I unfolded the handwritten note first.
It hurt to leave you,
his handwriting said, in his tight script, that I’d mostly seen on tablets and legal pads.
I’m not using your name, so that both of us have plausible deniability, but know that it doesn’t matter—you are written on my heart.
I bit my lips immediately, and sat down before reading the rest.
Will you remember everything I told you to do (or did I make you come too hard to think?)
That doesn’t matter either.
Nothing does, except this: You are mine.
And while in person I may need to act like a man who has not tasted your blood and come in your cunt, know that I am, and I have, and I will again, repeatedly.
I own you.
You belong to me.
I own everything you do. Everything you are. And I own all of your upcoming suffering, too.
Know that you never hurt alone—not when you hurt because of me.
I took a deep, deep inhale, trying not to cry—which was helped by the rest of the letter becoming immediately more practical.
Your own phone’s been in airplane mode for hours—the code for the burner is “DUCK”—use the Uber app on it to get a ride in the opposite direction from your apartment till you hit the edge of the city, then turn your own phone back on and hail another ride home.

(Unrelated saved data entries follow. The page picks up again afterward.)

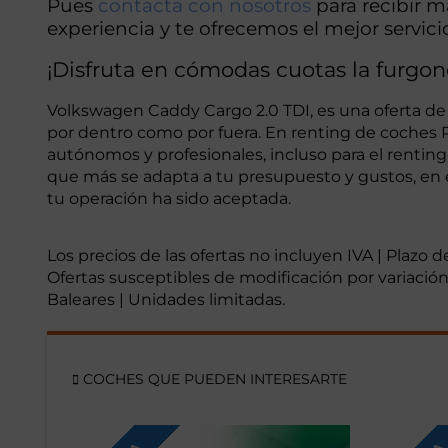
Pues
contacta con nosotros
para recibir 
experiencia y te ofrecemos el mejor servici
¡Disfruta en cómodas cuotas la furgo
Volkswagen Caddy Cargo 2.0 TDI, es una oferta de
por dentro como por fuera. En renting de coches 
autónomos y profesionales, incluso para el rentin
que más se adapta a tu presupuesto y gustos, en e
tu operación ha sido aceptada.
Los precios de las ofertas no incluyen IVA | Plazo 
Ofertas susceptibles de modificación por variación 
Baleares | Unidades limitadas.
COCHES QUE PUEDEN INTERESARTE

I don’t care where you tell your father you’ve been, as long as you don’t say it was with me—but try to not to murder him.
As for your fiancée—your ring is in the pocket of your jeans. Play the good Catholic Princess card and do not let him touch you.
If he does, tell me.
I will see you at Corvo—but also check in with me when you wake up in the morning, and before you go to bed at night.
Nothing about the next few weeks is going to be pleasant little girl—but have faith and trust in?—
Your Daddy
(who will never let you go)
PS: leave this note behind so I can destroy it—or you can eat it, if you want to.
I dabbed away the tears gathering at the corners of my eyes, remembering when I’d eaten a note to hide it from him before, trying to prove that I had some modicum of spycraft in me.
It’d been stupid then.
It wasn’t now.
I stroked my fingers over the paper that Rhaim had just touched—like me—and knew that I’d do whatever it took to keep him safe.
I didn’t care if it made me sick—hell, I didn’t care if it made me bleed—I just folded the note twice and put a corner in my mouth, before biting it savagely and ripping a chunk off.
There was nothing that could hide the taste of the paper, and the chance that the ink was slightly toxic, but it was good—it was real—it was proof.
Rhaim loved me—possibly past the point of danger.